■ **Task instructions**:
Leave every picture out, and write out the remaining entries exactly.

■ **Task material**:
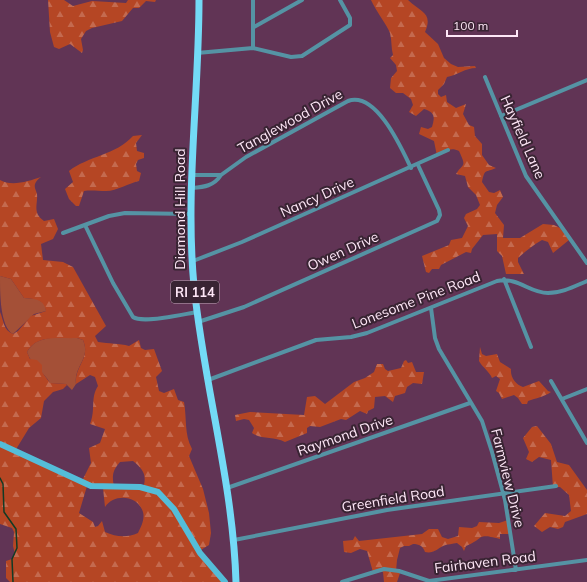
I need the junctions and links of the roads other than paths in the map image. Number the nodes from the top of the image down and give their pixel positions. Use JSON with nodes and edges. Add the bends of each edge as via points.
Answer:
{"nodes":[{"id":1,"x":199,"y":0,"type":"edge"},
{"id":2,"x":253,"y":0,"type":"edge"},
{"id":3,"x":302,"y":0,"type":"edge"},
{"id":4,"x":340,"y":0,"type":"edge"},
{"id":5,"x":254,"y":27,"type":"junction"},
{"id":6,"x":253,"y":48,"type":"junction"},
{"id":7,"x":197,"y":53,"type":"junction"},
{"id":8,"x":485,"y":77,"type":"dead end"},
{"id":9,"x":587,"y":80,"type":"edge"},
{"id":10,"x":501,"y":116,"type":"junction"},
{"id":11,"x":448,"y":150,"type":"dead end"},
{"id":12,"x":418,"y":165,"type":"junction"},
{"id":13,"x":411,"y":168,"type":"junction"},
{"id":14,"x":192,"y":175,"type":"junction"},
{"id":15,"x":221,"y":175,"type":"junction"},
{"id":16,"x":192,"y":188,"type":"junction"},
{"id":17,"x":192,"y":214,"type":"junction"},
{"id":18,"x":85,"y":225,"type":"junction"},
{"id":19,"x":63,"y":233,"type":"dead end"},
{"id":20,"x":193,"y":261,"type":"junction"},
{"id":21,"x":587,"y":263,"type":"edge"},
{"id":22,"x":504,"y":280,"type":"junction"},
{"id":23,"x":587,"y":281,"type":"edge"},
{"id":24,"x":431,"y":308,"type":"junction"},
{"id":25,"x":197,"y":312,"type":"junction"},
{"id":26,"x":198,"y":322,"type":"junction"},
{"id":27,"x":532,"y":347,"type":"dead end"},
{"id":28,"x":207,"y":380,"type":"junction"},
{"id":29,"x":551,"y":381,"type":"dead end"},
{"id":30,"x":587,"y":389,"type":"edge"},
{"id":31,"x":562,"y":399,"type":"junction"},
{"id":32,"x":470,"y":403,"type":"junction"},
{"id":33,"x":587,"y":443,"type":"edge"},
{"id":34,"x":0,"y":444,"type":"edge"},
{"id":35,"x":556,"y":486,"type":"dead end"},
{"id":36,"x":227,"y":488,"type":"junction"},
{"id":37,"x":501,"y":493,"type":"junction"},
{"id":38,"x":234,"y":540,"type":"junction"},
{"id":39,"x":587,"y":560,"type":"edge"},
{"id":40,"x":516,"y":570,"type":"junction"},
{"id":41,"x":429,"y":581,"type":"edge"},
{"id":42,"x":226,"y":582,"type":"edge"},
{"id":43,"x":236,"y":582,"type":"edge"},
{"id":44,"x":342,"y":582,"type":"edge"}],
"edges":[{"from":1,"to":7,"type":"main road","name":"Diamond Hill Road","number":"RI 114"},
{"from":2,"to":5,"type":"street"},
{"from":3,"to":5,"type":"street"},
{"from":4,"to":6,"type":"street","via":[[350,18],[350,25],[306,55],[290,57]]},
{"from":5,"to":6,"type":"street"},
{"from":6,"to":7,"type":"street"},
{"from":7,"to":14,"type":"main road","name":"Diamond Hill Road","number":"RI 114"},
{"from":8,"to":10,"type":"street","name":"Hayfield Lane"},
{"from":9,"to":10,"type":"street"},
{"from":10,"to":21,"type":"street","name":"Hayfield Lane","via":[[526,176]]},
{"from":11,"to":12,"type":"street","name":"Nancy Drive"},
{"from":12,"to":13,"type":"street","name":"Nancy Drive"},
{"from":12,"to":26,"type":"street","name":"Owen Drive","via":[[439,210],[437,221],[244,306]]},
{"from":13,"to":15,"type":"street","name":"Tanglewood Drive","via":[[389,126],[366,103],[357,99],[348,101],[254,152]]},
{"from":13,"to":20,"type":"street","name":"Nancy Drive"},
{"from":14,"to":15,"type":"street"},
{"from":14,"to":16,"type":"main road","name":"Diamond Hill Road","number":"RI 114"},
{"from":15,"to":16,"type":"street","name":"Tanglewood Drive","via":[[208,186]]},
{"from":16,"to":17,"type":"main road","name":"Diamond Hill Road","number":"RI 114"},
{"from":17,"to":18,"type":"street","via":[[126,213]]},
{"from":17,"to":20,"type":"main road","name":"Diamond Hill Road","number":"RI 114"},
{"from":18,"to":19,"type":"street"},
{"from":18,"to":25,"type":"street","via":[[113,283],[133,317],[148,319]]},
{"from":20,"to":25,"type":"main road","name":"Diamond Hill Road","number":"RI 114"},
{"from":22,"to":23,"type":"street","name":"Lonesome Pine Road","via":[[516,281],[548,293]]},
{"from":22,"to":24,"type":"street","name":"Lonesome Pine Road","via":[[482,286]]},
{"from":22,"to":27,"type":"street"},
{"from":24,"to":28,"type":"street","name":"Lonesome Pine Road","via":[[367,333],[316,340]]},
{"from":24,"to":32,"type":"street","name":"Farmview Drive","via":[[439,349]]},
{"from":25,"to":26,"type":"main road","name":"Diamond Hill Road","number":"RI 114"},
{"from":26,"to":28,"type":"main road","name":"Diamond Hill Road","number":"RI 114"},
{"from":28,"to":36,"type":"main road","name":"Diamond Hill Road","number":"RI 114"},
{"from":29,"to":31,"type":"street"},
{"from":30,"to":31,"type":"street"},
{"from":31,"to":33,"type":"street"},
{"from":32,"to":36,"type":"street","name":"Raymond Drive"},
{"from":32,"to":37,"type":"street","name":"Farmview Drive","via":[[486,433]]},
{"from":34,"to":42,"type":"street","via":[[91,486],[140,487],[158,492],[174,509],[200,553]]},
{"from":35,"to":37,"type":"street","name":"Greenfield Road"},
{"from":36,"to":38,"type":"main road","name":"Diamond Hill Road","number":"RI 114"},
{"from":37,"to":38,"type":"street","name":"Greenfield Road","via":[[360,515]]},
{"from":37,"to":40,"type":"street","name":"Farmview Drive","via":[[509,520]]},
{"from":38,"to":43,"type":"main road","name":"Diamond Hill Road","number":"RI 114"},
{"from":39,"to":40,"type":"street","name":"Fairhaven Road"},
{"from":40,"to":41,"type":"street","name":"Fairhaven Road"},
{"from":41,"to":44,"type":"street","name":"Fairhaven Road","via":[[384,569]]}]}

■ **Expected answer**:
I need the junctions and links of the roads other than paths in the map image. Number the nodes from the top of the image down and give their pixel positions. Use JSON with nodes and edges. Add the bends of each edge as via points.
Answer:
{"nodes":[{"id":1,"x":199,"y":0,"type":"edge"},
{"id":2,"x":253,"y":0,"type":"edge"},
{"id":3,"x":302,"y":0,"type":"edge"},
{"id":4,"x":340,"y":0,"type":"edge"},
{"id":5,"x":254,"y":27,"type":"junction"},
{"id":6,"x":253,"y":48,"type":"junction"},
{"id":7,"x":197,"y":53,"type":"junction"},
{"id":8,"x":485,"y":77,"type":"dead end"},
{"id":9,"x":587,"y":80,"type":"edge"},
{"id":10,"x":501,"y":116,"type":"junction"},
{"id":11,"x":448,"y":150,"type":"dead end"},
{"id":12,"x":418,"y":165,"type":"junction"},
{"id":13,"x":411,"y":168,"type":"junction"},
{"id":14,"x":192,"y":175,"type":"junction"},
{"id":15,"x":221,"y":175,"type":"junction"},
{"id":16,"x":192,"y":188,"type":"junction"},
{"id":17,"x":192,"y":214,"type":"junction"},
{"id":18,"x":85,"y":225,"type":"junction"},
{"id":19,"x":63,"y":233,"type":"dead end"},
{"id":20,"x":193,"y":261,"type":"junction"},
{"id":21,"x":587,"y":263,"type":"edge"},
{"id":22,"x":504,"y":280,"type":"junction"},
{"id":23,"x":587,"y":281,"type":"edge"},
{"id":24,"x":431,"y":308,"type":"junction"},
{"id":25,"x":197,"y":312,"type":"junction"},
{"id":26,"x":198,"y":322,"type":"junction"},
{"id":27,"x":532,"y":347,"type":"dead end"},
{"id":28,"x":207,"y":380,"type":"junction"},
{"id":29,"x":551,"y":381,"type":"dead end"},
{"id":30,"x":587,"y":389,"type":"edge"},
{"id":31,"x":562,"y":399,"type":"junction"},
{"id":32,"x":470,"y":403,"type":"junction"},
{"id":33,"x":587,"y":443,"type":"edge"},
{"id":34,"x":0,"y":444,"type":"edge"},
{"id":35,"x":556,"y":486,"type":"dead end"},
{"id":36,"x":227,"y":488,"type":"junction"},
{"id":37,"x":501,"y":493,"type":"junction"},
{"id":38,"x":234,"y":540,"type":"junction"},
{"id":39,"x":587,"y":560,"type":"edge"},
{"id":40,"x":516,"y":570,"type":"junction"},
{"id":41,"x":429,"y":581,"type":"edge"},
{"id":42,"x":226,"y":582,"type":"edge"},
{"id":43,"x":236,"y":582,"type":"edge"},
{"id":44,"x":342,"y":582,"type":"edge"}],
"edges":[{"from":1,"to":7,"type":"main road","name":"Diamond Hill Road","number":"RI 114"},
{"from":2,"to":5,"type":"street"},
{"from":3,"to":5,"type":"street"},
{"from":4,"to":6,"type":"street","via":[[350,18],[350,25],[306,55],[290,57]]},
{"from":5,"to":6,"type":"street"},
{"from":6,"to":7,"type":"street"},
{"from":7,"to":14,"type":"main road","name":"Diamond Hill Road","number":"RI 114"},
{"from":8,"to":10,"type":"street","name":"Hayfield Lane"},
{"from":9,"to":10,"type":"street"},
{"from":10,"to":21,"type":"street","name":"Hayfield Lane","via":[[526,176]]},
{"from":11,"to":12,"type":"street","name":"Nancy Drive"},
{"from":12,"to":13,"type":"street","name":"Nancy Drive"},
{"from":12,"to":26,"type":"street","name":"Owen Drive","via":[[439,210],[437,221],[244,306]]},
{"from":13,"to":15,"type":"street","name":"Tanglewood Drive","via":[[389,126],[366,103],[357,99],[348,101],[254,152]]},
{"from":13,"to":20,"type":"street","name":"Nancy Drive"},
{"from":14,"to":15,"type":"street"},
{"from":14,"to":16,"type":"main road","name":"Diamond Hill Road","number":"RI 114"},
{"from":15,"to":16,"type":"street","name":"Tanglewood Drive","via":[[208,186]]},
{"from":16,"to":17,"type":"main road","name":"Diamond Hill Road","number":"RI 114"},
{"from":17,"to":18,"type":"street","via":[[126,213]]},
{"from":17,"to":20,"type":"main road","name":"Diamond Hill Road","number":"RI 114"},
{"from":18,"to":19,"type":"street"},
{"from":18,"to":25,"type":"street","via":[[113,283],[133,317],[148,319]]},
{"from":20,"to":25,"type":"main road","name":"Diamond Hill Road","number":"RI 114"},
{"from":22,"to":23,"type":"street","name":"Lonesome Pine Road","via":[[516,281],[548,293]]},
{"from":22,"to":24,"type":"street","name":"Lonesome Pine Road","via":[[482,286]]},
{"from":22,"to":27,"type":"street"},
{"from":24,"to":28,"type":"street","name":"Lonesome Pine Road","via":[[367,333],[316,340]]},
{"from":24,"to":32,"type":"street","name":"Farmview Drive","via":[[439,349]]},
{"from":25,"to":26,"type":"main road","name":"Diamond Hill Road","number":"RI 114"},
{"from":26,"to":28,"type":"main road","name":"Diamond Hill Road","number":"RI 114"},
{"from":28,"to":36,"type":"main road","name":"Diamond Hill Road","number":"RI 114"},
{"from":29,"to":31,"type":"street"},
{"from":30,"to":31,"type":"street"},
{"from":31,"to":33,"type":"street"},
{"from":32,"to":36,"type":"street","name":"Raymond Drive"},
{"from":32,"to":37,"type":"street","name":"Farmview Drive","via":[[486,433]]},
{"from":34,"to":42,"type":"street","via":[[91,486],[140,487],[158,492],[174,509],[200,553]]},
{"from":35,"to":37,"type":"street","name":"Greenfield Road"},
{"from":36,"to":38,"type":"main road","name":"Diamond Hill Road","number":"RI 114"},
{"from":37,"to":38,"type":"street","name":"Greenfield Road","via":[[360,515]]},
{"from":37,"to":40,"type":"street","name":"Farmview Drive","via":[[509,520]]},
{"from":38,"to":43,"type":"main road","name":"Diamond Hill Road","number":"RI 114"},
{"from":39,"to":40,"type":"street","name":"Fairhaven Road"},
{"from":40,"to":41,"type":"street","name":"Fairhaven Road"},
{"from":41,"to":44,"type":"street","name":"Fairhaven Road","via":[[384,569]]}]}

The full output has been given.